Morri eu naquele ônibus, quando ele se aproximou lentamente do meu corpo e sem o menor pudor, matou-me. Ele, abusando do que acreditava ser o mais puro prazer, enquanto eu tinha a vida esvaída. E por quê? Por ser mulher. Por usar short. Por ter saído de casa ou por querer ir curtir alguma festa. Fui eu quem foi castigada quando você resolveu me tocar, mesmo eu dizendo não querer. Mas eu sou mulher, não sou? O que eu tenho a rejeitar? E eles gritam que eu sou culpada. O que queria eu e uma amiga, viajando "sozinhas"? Cadê um homem por perto? Sim, culpada eu que dei "sopa". Devo eu ser estuprada por ser mulher? Por quê? 

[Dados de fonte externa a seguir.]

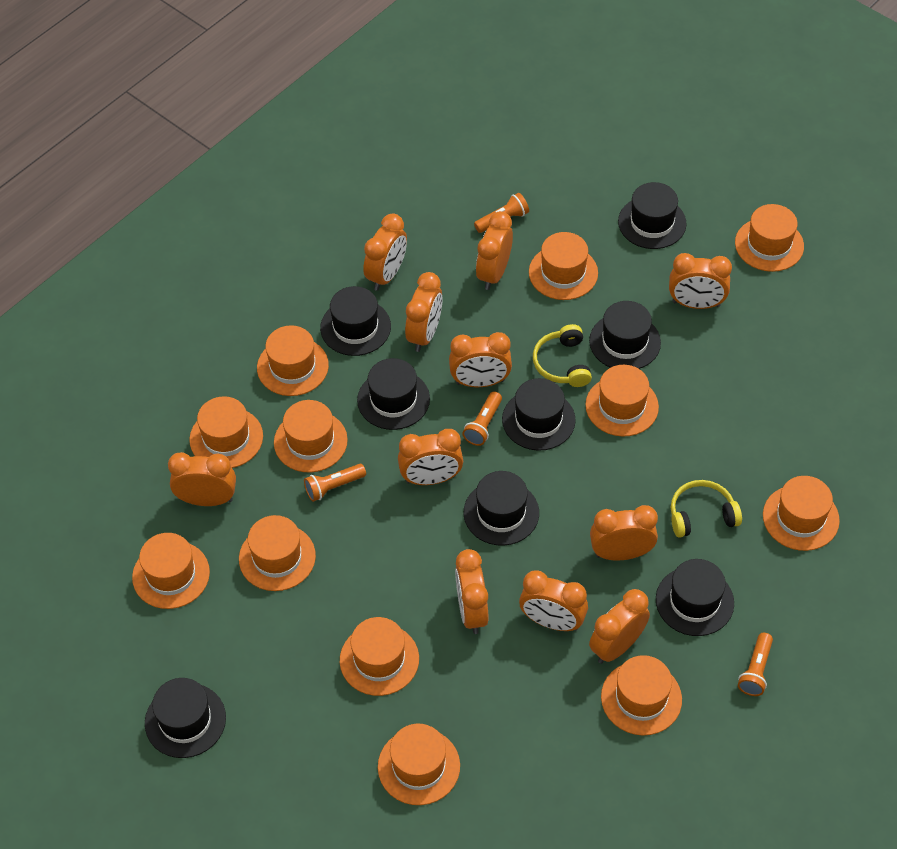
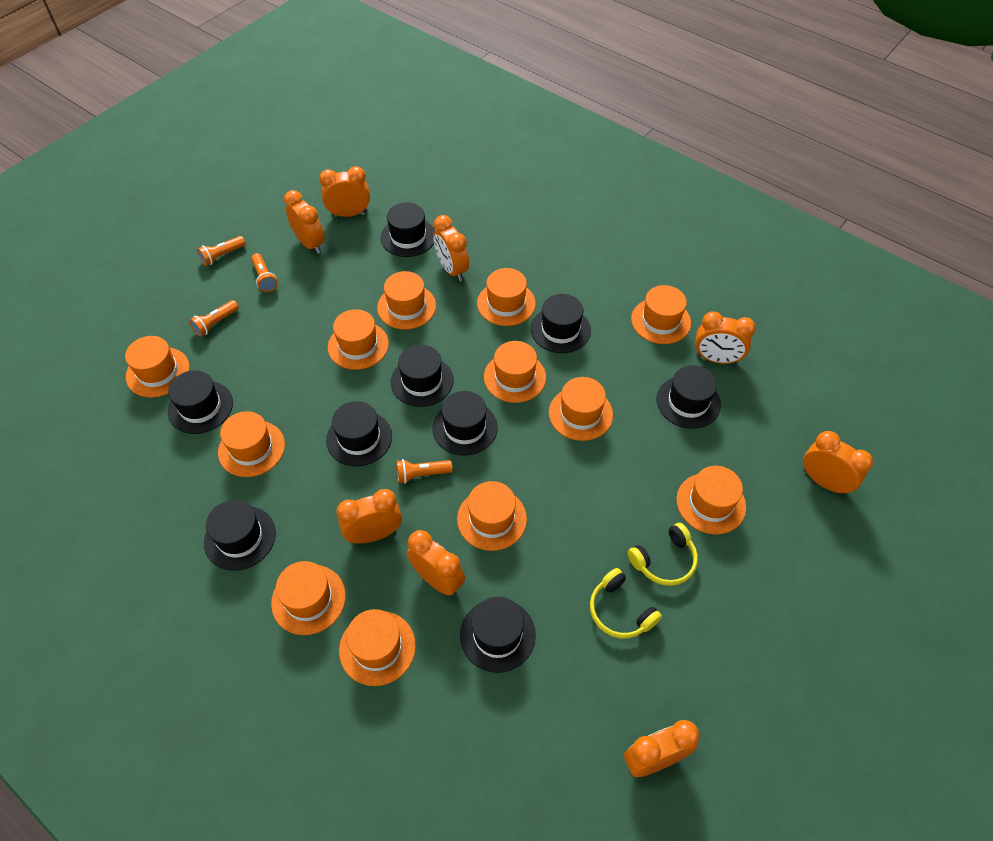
black hat: [145,678,226,758] [320,286,391,356] [357,358,430,430] [463,471,539,546] [502,378,576,451] [589,301,661,369] [618,182,687,249] [656,559,734,636] = 8 -> [168,370,233,434] [204,500,276,570] [326,401,392,466] [380,202,435,257] [391,345,453,407] [432,391,498,456] [460,597,536,673] [531,294,591,353] [657,365,721,429] = 9
orange clock: [168,452,236,506] [363,213,407,291] [398,429,463,485] [405,272,443,352] [449,332,512,387] [455,549,489,634] [476,211,513,290] [519,570,588,631] [589,589,650,664] [590,505,658,561] [669,253,732,309] = 11 -> [284,190,325,254] [319,166,370,217] [336,489,402,544] [407,530,465,596] [433,215,469,281] [624,720,700,777] [695,311,756,364] [803,431,873,495] = 8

Os dedos em riste na minha direção. E eu, recolho-me. Grávida de um alguém que não sei, que não permiti que se aproximasse, mas que sequer ouviu meu clamor. Que não viu meu pavor, que não sentiu meu medo, que não se intimidou aos meus soluços. E eu chorei, e eu gritei e por fim, me calei. 

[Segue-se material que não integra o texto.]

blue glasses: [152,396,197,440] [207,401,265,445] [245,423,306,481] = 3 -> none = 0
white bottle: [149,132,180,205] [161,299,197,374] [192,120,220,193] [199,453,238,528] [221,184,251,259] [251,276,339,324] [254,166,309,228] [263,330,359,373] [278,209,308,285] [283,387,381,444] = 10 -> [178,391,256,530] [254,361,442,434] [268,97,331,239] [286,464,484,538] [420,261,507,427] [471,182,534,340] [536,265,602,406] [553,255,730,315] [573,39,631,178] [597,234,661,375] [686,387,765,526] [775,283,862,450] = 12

Por que dizer? Vão me acusar de ter merecido. E eu lavei meu corpo, enxuguei a alma e fiz de conta que estava tudo bem. Era eu, mulher. E sou eu que me escondo, me envergonho, tenho medo. Que me cubro por inteira, dos pés a cabeça, e ainda sou estuprada. Que estampo as manchetes do jornal. E que todo mundo precisa ressaltar na matéria que eu tinha bebido. Que eu tinha ido curtir na balada. Que os justificam, que os protegem, que me punem. Sou eu mulher, que sou estuprada, agredida e punida por todas as pessoas. Sou eu, ao final, quem morre.